Le 14/01/2016 20:31, V Stuart Foote a écrit :
Michel RENON-2 wrote
Are there hicups--design, UI and UX--absolutely! That keeps it fun for
the
developers.


Sorry, I can't agree :
as a developer and designer, my focus is users.
And the only way for me to have fun is to have for every release :
- all problems solved / no regressions
- happy users

I hardly can't imagine why it is fun for developers to ship software to
millions of users that have hiccups/problems to be solved in the next
6-month-release...
Is it really the common way of thinking in FOSS ?

If we were just "releasing" every six months "when ready"--maybe it then
would be reasonable to hold back "feature" and design changes--and develop
(design, code, test)  new features in branches.  But suspect in that
scenario a whole lot of innovation would *never* see the light of day as it
would not be reviewed and the responsible dev would move on to other more
interesting things. Development in master forces a certain discipline and
consistency to the process--it is inherently all peer reviewed--and to the
extent that users participate, they see it then.

With our 6-month life cycle of a major releases, we actually "release" every
month, and have ample opportunity to repair regression or revert
inappropriate features that really do adversely impact usability of the
suite.  Sorry, but it does not have to be flawless--nor is it.

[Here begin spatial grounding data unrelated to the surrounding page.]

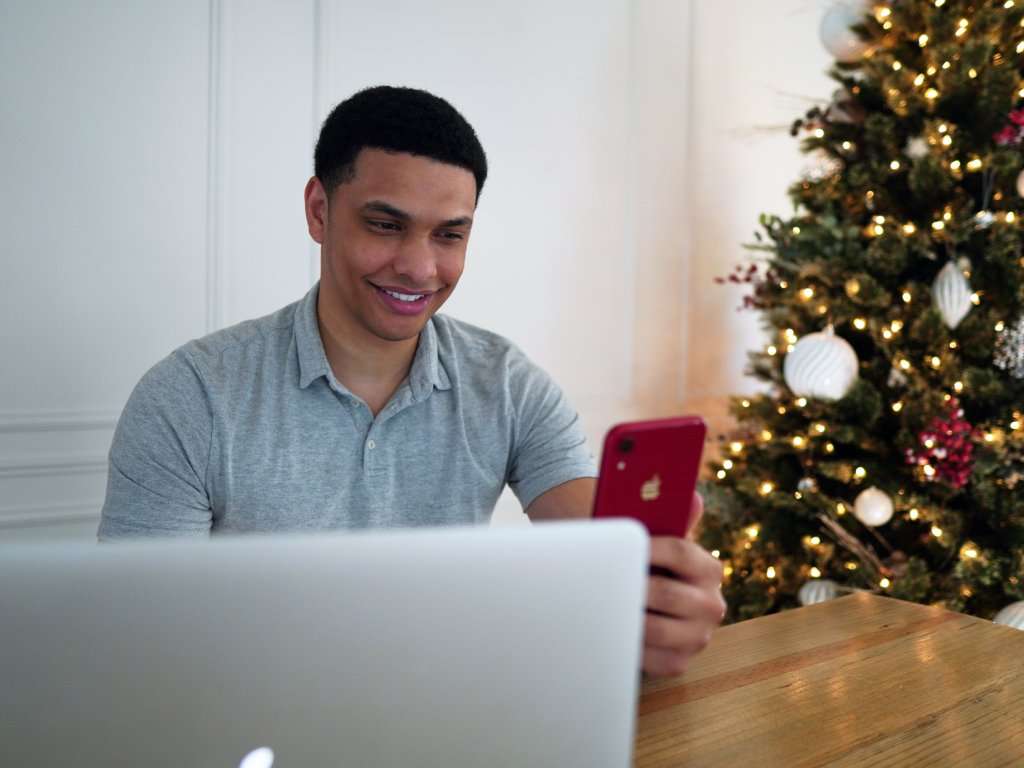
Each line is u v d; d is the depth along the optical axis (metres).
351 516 1.20
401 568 0.48
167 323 2.15
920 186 2.24
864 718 0.81
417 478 1.24
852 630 1.03
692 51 3.12
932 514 2.17
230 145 2.21
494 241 2.72
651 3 3.01
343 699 0.48
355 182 1.09
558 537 0.49
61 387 2.03
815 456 2.45
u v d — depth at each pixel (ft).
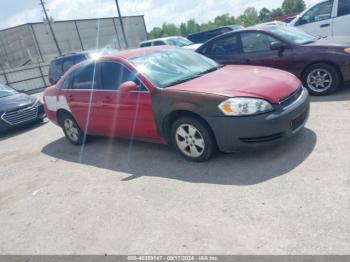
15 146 24.99
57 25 156.25
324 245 8.61
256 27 24.12
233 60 24.40
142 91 15.53
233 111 12.89
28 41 151.33
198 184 12.96
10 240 11.99
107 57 17.53
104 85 17.65
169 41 54.24
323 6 29.86
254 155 14.30
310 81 21.56
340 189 10.75
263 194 11.37
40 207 13.94
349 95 20.36
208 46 25.75
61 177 16.71
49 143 23.76
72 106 19.89
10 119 28.50
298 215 9.94
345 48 20.08
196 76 16.02
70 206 13.44
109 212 12.32
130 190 13.70
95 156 18.79
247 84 13.99
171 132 15.15
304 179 11.75
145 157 16.92
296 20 31.81
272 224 9.79
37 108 30.48
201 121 13.89
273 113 12.92
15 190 16.35
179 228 10.51
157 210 11.77
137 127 16.47
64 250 10.71
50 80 46.62
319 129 15.81
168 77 15.80
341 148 13.46
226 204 11.25
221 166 13.98
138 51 17.75
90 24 167.32
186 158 15.14
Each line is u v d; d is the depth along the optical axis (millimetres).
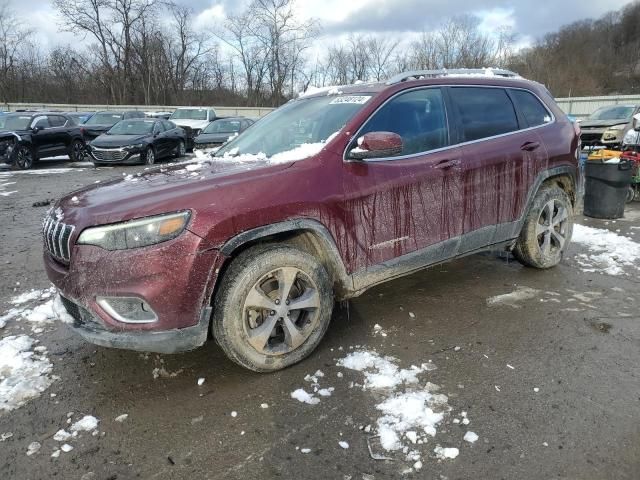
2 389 2928
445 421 2566
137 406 2758
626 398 2727
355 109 3451
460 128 3828
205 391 2875
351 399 2768
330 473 2242
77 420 2648
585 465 2250
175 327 2654
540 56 57188
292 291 3078
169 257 2568
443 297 4148
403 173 3375
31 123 15703
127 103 46344
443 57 44094
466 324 3646
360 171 3199
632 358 3137
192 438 2494
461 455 2326
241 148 3902
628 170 6816
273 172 2947
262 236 2807
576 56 63031
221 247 2668
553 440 2412
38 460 2363
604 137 14758
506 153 4004
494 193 3953
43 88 43906
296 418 2621
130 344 2623
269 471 2266
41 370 3135
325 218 3016
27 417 2678
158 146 16562
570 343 3338
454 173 3645
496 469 2236
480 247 4020
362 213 3189
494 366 3074
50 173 13992
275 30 44031
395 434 2477
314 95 4133
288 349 3027
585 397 2740
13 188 11023
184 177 3027
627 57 65125
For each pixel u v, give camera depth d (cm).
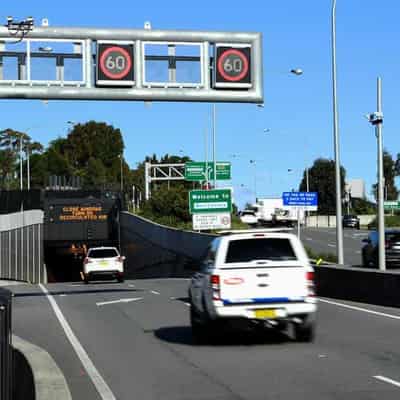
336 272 3309
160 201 9931
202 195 6769
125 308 3152
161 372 1584
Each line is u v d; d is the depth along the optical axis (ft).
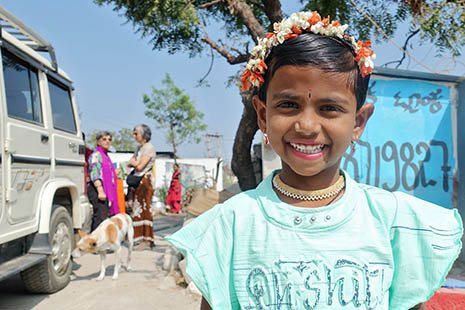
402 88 14.24
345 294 2.82
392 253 2.94
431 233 2.90
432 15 14.23
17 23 10.85
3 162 9.73
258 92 3.37
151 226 19.47
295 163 2.94
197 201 16.21
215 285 3.08
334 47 2.91
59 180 12.99
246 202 3.26
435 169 14.38
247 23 16.76
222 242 3.16
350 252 2.89
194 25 17.78
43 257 10.89
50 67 13.66
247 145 18.51
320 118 2.87
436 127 14.47
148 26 18.16
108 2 18.56
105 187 17.56
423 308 3.13
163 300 11.48
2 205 9.58
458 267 12.71
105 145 18.02
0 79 9.97
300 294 2.85
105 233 13.62
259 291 2.96
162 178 67.51
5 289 12.86
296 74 2.84
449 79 14.35
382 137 14.06
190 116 72.49
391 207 3.02
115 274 13.93
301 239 2.95
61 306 11.21
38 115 12.29
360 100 3.10
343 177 3.30
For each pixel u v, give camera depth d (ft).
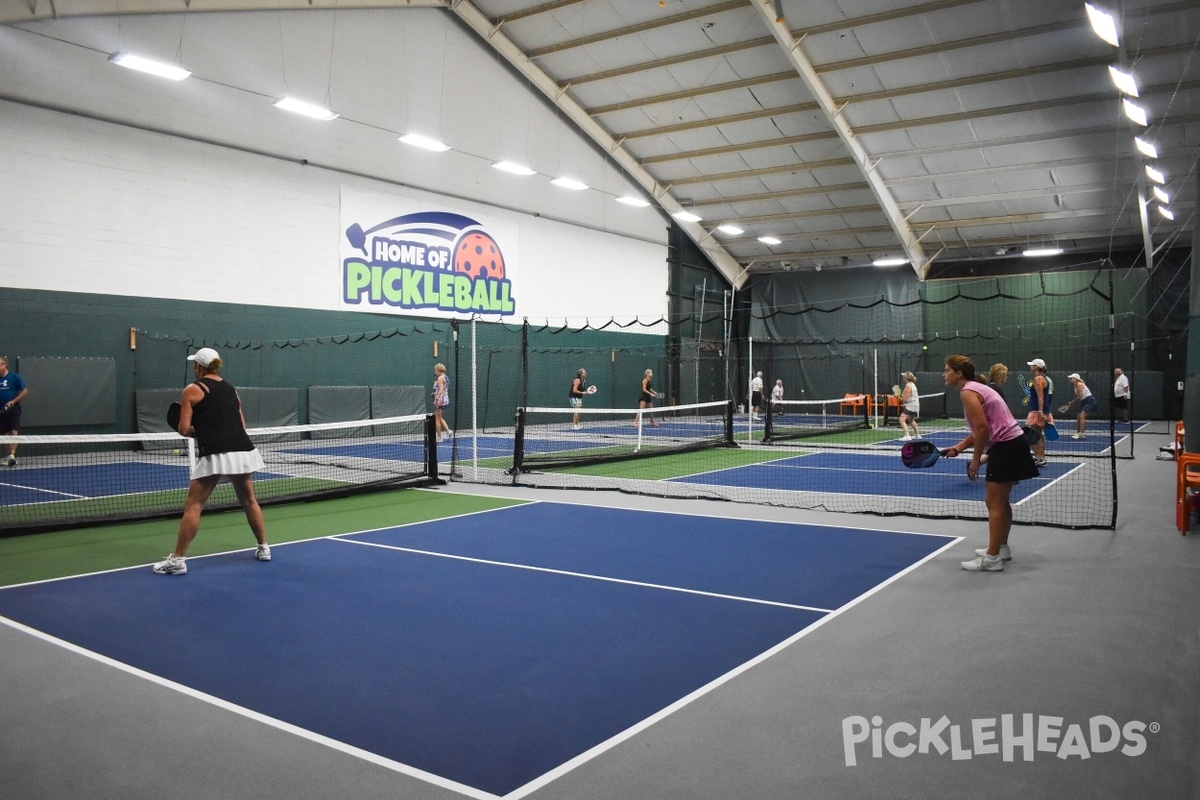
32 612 16.80
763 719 11.43
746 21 64.03
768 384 61.52
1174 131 66.03
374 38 66.90
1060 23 56.65
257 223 61.05
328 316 65.77
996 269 97.86
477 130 75.36
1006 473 19.89
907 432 62.69
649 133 82.07
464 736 10.89
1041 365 43.65
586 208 87.97
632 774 9.84
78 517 27.32
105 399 53.42
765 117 75.25
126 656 14.08
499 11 69.87
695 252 103.86
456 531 25.91
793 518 28.22
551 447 57.67
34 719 11.46
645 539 24.52
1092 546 23.20
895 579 19.45
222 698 12.21
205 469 20.36
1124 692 12.40
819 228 93.71
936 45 61.36
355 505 31.42
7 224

Given the numbers of volunteers actually contributing to the project in that
scenario it simply remains more efficient to develop into master.  There our
limited counts of Designers, QA and developers as well as motivated users
are freely able to review emerging features (or issues) and comment as
development proceeds.

The shortcoming is obtaining consistent and continual review by a broader
user community--that is a communications issue.  Most issues are cosmetic

Unfortunately not, here is an example of feedback of the template manager [1] :
--------------------------------------------------------------
* Learning lessons from the template manager story (Cedric)
        + was never included in any release as an experimental feature
        + can we find a way to encourage people to try experimental features ?
        + communication problems around entirely new UI elements (Astron)
        + better testing of new designs needed early in the cycle (Cedric)
        + no need for a formal process, shouldn't be hard to get
          testers for nice new features (Bjoern)

--------------------------------------------------------------

Cedric was one of the main developers working of template manager, maybe you'll listen to him.

All I'm trying to do is to help you avoid repeat those past mistakes.